Emmanuel Macron has painted the bleakest of pictures for the future of Ukraine. After a chilling conversation with President Putin earlier today, Macron warned that Moscow is determined to control the whole of the country and “the worst it yet to come.”

This time there was no trip to the Kremlin’s oversized table for the French President. Instead, Macron attempted to reason with Putin during a 90-minute phone call in which the Russian President accused Kyiv of using human shields and reiterated his determination to seek the “de-nazification of Ukraine”. He also declared that Russia was prepared to “neutralise” Ukraine, either diplomatically or by force. 

While the talk was initiated by Putin, he was certainly offering no olive branch. On the contrary, it seemed more of an attempt to demonstrate just how unfazed he is by the West’s extensive sanctions. 

Macron warned Putin that he was making a “major mistake”, deluding himself about the government in Kyiv, and that the war would cost an isolated and weakened Moscow dearly in the long term.

But according to Macron’s presidential adviser, who gave reporters a read-out of the call: “There was nothing in what President Putin said that could reassure us.”

The exchange took place as citizens in Mariupol, a strategic port city in southeastern Ukraine, remain trapped by intense shelling. Mariupol city council leaders have accused Russian forces of creating a “humanitarian catastrophe” and “blocking us like in old Leningrad” by attacking rail links and cutting off water, power and food supplies. 

In the northern Ukrainian city of Chernihiv, the bodies of at least 22 civilians have been recovered from the rubble after a Russian airstrike hit two schools and residential buildings. 

The conflict is also inflicting a heavy cost on Russians, on the front line and at home. According to Ukraine’s President, Volodymyr Zelensky, 9,000 Russian soldiers have already been killed in the fighting – a figure EU officials deem to be accurate. 

And fear is growing that Putin could be preparing to impose martial law on the country during an emergency parliamentary session tomorrow, as public anger at Russia’s offensive mounts. 

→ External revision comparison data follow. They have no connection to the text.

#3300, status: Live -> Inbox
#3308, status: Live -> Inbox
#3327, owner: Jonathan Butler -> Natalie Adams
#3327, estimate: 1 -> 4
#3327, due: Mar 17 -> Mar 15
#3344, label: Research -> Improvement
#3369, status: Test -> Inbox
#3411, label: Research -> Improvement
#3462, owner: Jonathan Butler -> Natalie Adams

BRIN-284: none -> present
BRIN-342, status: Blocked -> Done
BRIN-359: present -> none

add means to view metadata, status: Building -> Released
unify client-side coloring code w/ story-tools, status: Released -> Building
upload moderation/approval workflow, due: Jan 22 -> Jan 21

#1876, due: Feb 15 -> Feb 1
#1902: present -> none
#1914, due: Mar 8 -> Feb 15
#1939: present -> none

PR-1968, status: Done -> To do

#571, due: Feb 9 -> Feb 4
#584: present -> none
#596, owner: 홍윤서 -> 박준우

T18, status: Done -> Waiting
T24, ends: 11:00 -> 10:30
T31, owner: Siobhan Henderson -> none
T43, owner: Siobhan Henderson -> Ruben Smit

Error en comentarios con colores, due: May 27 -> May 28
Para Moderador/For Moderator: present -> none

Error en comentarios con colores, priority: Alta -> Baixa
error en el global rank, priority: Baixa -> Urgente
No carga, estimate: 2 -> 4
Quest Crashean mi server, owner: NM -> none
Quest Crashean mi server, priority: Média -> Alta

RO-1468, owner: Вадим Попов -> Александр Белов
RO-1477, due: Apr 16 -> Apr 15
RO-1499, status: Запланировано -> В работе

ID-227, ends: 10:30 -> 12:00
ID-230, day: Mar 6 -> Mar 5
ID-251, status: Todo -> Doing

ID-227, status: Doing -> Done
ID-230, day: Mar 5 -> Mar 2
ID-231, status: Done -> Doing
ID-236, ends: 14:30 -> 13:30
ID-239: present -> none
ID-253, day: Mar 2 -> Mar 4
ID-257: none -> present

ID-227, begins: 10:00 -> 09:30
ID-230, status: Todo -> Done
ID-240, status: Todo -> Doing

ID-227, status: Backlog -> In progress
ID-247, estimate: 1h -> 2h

Martial law would allow the Kremlin to close borders and intern all foreigners. Tatyana Stanovaya, a political analyst at the Carnegie Moscow Centre, said this would also enable Putin “to exert complete control over the media, gag those opposing the war, shut down the internet without any pretence and jail everyone who says or writes the wrong things.”

Around 7,000 Russians have already been arrested during country-wide anti-war demonstrations over the past week. 

Moscow is also taking steps to prevent citizens leaving the country, banning them from from travelling abroad with over £7,500. Thousands are already thought to have fled. 

At least the two sides are still talking, albeit with little success. Ukrainian and Russian delegates met on the Belarusian-Polish border for the second round of peace talks today. The Ukrainian delegation is asking for humanitarian corridors to allow urgent supplies into cities and trapped civilians out and refused to yield to Moscow’s ultimatiums. 

Yet according to the Kremlin’s account of the call, Putin told Macron that any attempts to slow the talks process would “only lead to additional demands on Kyiv in our negotiating position”. Bleak indeed.